§ Transcribed page contents:

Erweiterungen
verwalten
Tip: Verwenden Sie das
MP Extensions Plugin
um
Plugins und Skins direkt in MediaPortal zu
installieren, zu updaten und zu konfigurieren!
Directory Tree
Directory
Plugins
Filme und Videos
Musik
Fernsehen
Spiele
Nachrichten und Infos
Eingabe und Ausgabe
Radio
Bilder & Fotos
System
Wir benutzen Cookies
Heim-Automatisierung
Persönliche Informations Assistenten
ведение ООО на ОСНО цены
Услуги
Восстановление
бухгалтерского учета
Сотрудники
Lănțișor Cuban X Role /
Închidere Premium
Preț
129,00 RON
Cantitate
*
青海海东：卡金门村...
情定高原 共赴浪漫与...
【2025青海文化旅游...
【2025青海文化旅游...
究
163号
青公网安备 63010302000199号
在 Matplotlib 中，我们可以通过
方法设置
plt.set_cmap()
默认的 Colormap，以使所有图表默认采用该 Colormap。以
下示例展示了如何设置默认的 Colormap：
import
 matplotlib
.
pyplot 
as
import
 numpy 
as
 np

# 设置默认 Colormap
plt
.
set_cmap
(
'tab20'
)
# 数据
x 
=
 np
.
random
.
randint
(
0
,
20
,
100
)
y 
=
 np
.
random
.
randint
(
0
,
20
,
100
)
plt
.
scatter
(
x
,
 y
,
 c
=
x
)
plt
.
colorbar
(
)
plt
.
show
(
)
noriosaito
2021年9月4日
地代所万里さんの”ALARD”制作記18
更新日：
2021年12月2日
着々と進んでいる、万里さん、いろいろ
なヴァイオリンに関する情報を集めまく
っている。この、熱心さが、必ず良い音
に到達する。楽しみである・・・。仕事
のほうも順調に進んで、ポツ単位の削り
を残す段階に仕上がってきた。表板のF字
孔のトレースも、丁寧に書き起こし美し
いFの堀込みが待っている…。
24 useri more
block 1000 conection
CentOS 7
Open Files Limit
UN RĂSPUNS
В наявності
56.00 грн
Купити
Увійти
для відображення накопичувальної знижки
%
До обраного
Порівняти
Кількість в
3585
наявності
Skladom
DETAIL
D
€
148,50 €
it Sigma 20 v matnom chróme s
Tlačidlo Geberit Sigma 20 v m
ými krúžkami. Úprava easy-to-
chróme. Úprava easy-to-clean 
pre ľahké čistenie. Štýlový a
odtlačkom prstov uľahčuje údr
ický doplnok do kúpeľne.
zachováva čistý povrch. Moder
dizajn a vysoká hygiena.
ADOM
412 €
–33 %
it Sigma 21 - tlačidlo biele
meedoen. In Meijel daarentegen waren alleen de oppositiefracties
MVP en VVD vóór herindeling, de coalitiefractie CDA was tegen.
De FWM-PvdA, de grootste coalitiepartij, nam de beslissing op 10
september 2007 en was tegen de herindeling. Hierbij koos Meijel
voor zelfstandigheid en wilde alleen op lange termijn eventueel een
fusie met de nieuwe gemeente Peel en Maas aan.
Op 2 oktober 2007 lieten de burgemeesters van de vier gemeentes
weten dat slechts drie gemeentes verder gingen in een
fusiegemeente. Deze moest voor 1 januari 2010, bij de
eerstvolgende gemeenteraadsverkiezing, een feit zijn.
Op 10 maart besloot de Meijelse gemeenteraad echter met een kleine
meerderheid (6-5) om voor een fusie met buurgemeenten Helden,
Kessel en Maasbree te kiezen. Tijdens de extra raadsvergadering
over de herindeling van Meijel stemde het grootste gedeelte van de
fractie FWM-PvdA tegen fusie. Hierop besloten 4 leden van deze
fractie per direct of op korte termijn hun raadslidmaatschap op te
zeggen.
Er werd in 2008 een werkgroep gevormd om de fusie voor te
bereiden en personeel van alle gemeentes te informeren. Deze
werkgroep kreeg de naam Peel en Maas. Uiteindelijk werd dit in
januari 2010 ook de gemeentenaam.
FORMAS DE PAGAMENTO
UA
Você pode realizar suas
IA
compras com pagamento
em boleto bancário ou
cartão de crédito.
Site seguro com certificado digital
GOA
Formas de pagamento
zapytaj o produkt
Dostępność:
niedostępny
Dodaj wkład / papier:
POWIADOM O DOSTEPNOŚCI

§ DIRECTIONS: Pull out every line of the data that contains the string "herindeling", treating uppercase and lowercase letters as different.

§ EXERCISE SOLUTION:
MVP en VVD vóór herindeling, de coalitiefractie CDA was tegen.
september 2007 en was tegen de herindeling. Hierbij koos Meijel
over de herindeling van Meijel stemde het grootste gedeelte van de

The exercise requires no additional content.